Published on March 15th, 2013 | by Padraic Coffey0
The Incredible Burt Wonderstone (2013)
A commonly employed truism, the originator of which has long since been forgotten, dictates that the secret of comedy is timing. If such an expression is to be believed, one must question the timing of The Incredible Burt Wonderstone. Had this send-up of the Las Vegas magician scene arrived in theatres shortly after screenwriter Chad Kultgen’s original script was bought by New Line Cinema in 2006, it may have made for a satirical classic on a par with This is Spinal Tap‘s lightning-in-a-bottle spoof of 1980s heavy metal music.

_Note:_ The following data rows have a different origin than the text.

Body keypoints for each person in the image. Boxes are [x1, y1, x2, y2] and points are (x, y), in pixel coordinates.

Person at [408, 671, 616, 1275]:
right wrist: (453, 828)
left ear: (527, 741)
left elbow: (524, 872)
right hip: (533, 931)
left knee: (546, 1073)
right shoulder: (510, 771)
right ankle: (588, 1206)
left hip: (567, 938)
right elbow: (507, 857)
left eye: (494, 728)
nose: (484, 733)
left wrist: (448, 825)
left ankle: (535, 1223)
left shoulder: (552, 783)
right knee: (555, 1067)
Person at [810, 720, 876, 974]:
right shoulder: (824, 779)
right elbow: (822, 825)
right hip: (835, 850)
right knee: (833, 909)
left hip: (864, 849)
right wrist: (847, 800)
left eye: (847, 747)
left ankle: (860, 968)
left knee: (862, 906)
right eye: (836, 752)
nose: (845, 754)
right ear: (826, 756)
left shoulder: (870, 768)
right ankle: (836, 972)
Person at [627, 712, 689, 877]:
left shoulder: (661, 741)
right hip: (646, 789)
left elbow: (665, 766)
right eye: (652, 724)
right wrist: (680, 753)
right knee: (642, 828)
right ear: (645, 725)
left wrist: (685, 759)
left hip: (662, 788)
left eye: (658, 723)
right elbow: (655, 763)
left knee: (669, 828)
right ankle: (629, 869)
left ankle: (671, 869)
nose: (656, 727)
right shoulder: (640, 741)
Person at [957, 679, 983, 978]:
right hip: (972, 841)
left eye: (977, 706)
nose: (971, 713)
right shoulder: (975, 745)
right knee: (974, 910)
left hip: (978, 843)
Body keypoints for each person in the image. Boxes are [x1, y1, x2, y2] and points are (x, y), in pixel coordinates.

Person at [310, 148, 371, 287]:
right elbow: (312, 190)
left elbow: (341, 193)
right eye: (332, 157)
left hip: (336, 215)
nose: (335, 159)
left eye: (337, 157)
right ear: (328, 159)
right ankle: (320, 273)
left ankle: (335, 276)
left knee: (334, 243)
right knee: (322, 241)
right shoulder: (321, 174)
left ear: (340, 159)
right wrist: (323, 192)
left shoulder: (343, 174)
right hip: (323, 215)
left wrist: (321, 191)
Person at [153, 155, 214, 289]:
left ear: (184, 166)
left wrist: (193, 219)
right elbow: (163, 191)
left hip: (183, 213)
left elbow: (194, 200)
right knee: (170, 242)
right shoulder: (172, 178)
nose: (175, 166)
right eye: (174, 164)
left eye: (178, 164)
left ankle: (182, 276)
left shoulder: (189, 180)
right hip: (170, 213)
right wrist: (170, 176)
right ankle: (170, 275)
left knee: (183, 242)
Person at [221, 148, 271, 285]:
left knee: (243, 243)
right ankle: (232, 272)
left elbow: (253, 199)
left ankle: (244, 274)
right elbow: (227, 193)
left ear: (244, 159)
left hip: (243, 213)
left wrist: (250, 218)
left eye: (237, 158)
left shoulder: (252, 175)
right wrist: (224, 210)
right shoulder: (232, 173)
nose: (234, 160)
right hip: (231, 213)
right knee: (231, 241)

Arriving as it does several years later, when many of its cultural targets have faded in relevance, younger audiences might feel baffled by what they are seeing. Parodies of David Blaine’s infamous endurance tests and Siegfried & Roy’s career-ending dalliance with a tiger are funny to an extent, but for a generation whose first exposure to Steve Carell was in Evan Almighty, the number of references which will register as familiar is questionable.
The film begins with a brief prologue, in which meek bully-magnet Burt (Mason Cook) is given a magic kit for his birthday, patented to illusionist Rance Holloway (Alan Arkin, with more than a touch of Vincent Price about his appearance). Burt bonds with equally unpopular classmate Anton (Luke Vanek) over a shared love of the art of trickery, growing up the become the headlining double-act The Incredible Burt Wonderstone and Anton Marvelton (Steve Carell and Steve Buscemi, respectively). However, their thunder is eventually stolen by Steve Gray (Jim Carrey), a street magician pioneering a new form of entertaining based predominantly around self-inflicted pain. After a disastrous attempt to ape Gray’s style, Burt and Anton’s partnership dissolves, and the pair must regroup in order to recapture the sense of wonderment with which they initially approached magic.
The feature-film debut from 30 Rock director Don Scardino, reteaming Carell and Carrey after the box-office smash Bruce Almighty, The Incredible Burt Wonderstone promises more than it ultimately succeeds in delivering. Partly this stems from a mélange of contradictory tones. Though we are expected to sympathise with Burt’s plight, he is a thoroughly self-absorbed character, his unpleasantness only slightly leavened by Carrey’s thoroughly obnoxious Grey. Nonetheless, Carrey provides most of the films laughs as a bewildering anarchist, whose feats include pepper-spray blasts to the eyeballs during a staring competition and a abstaining fortnightly from urination. That said, what could have been a much darker film opts for sentimentality on many occasions, and features a final act heavily indebted to that of Martin Scorsese’s otherwise wildly dissimilar Hugo.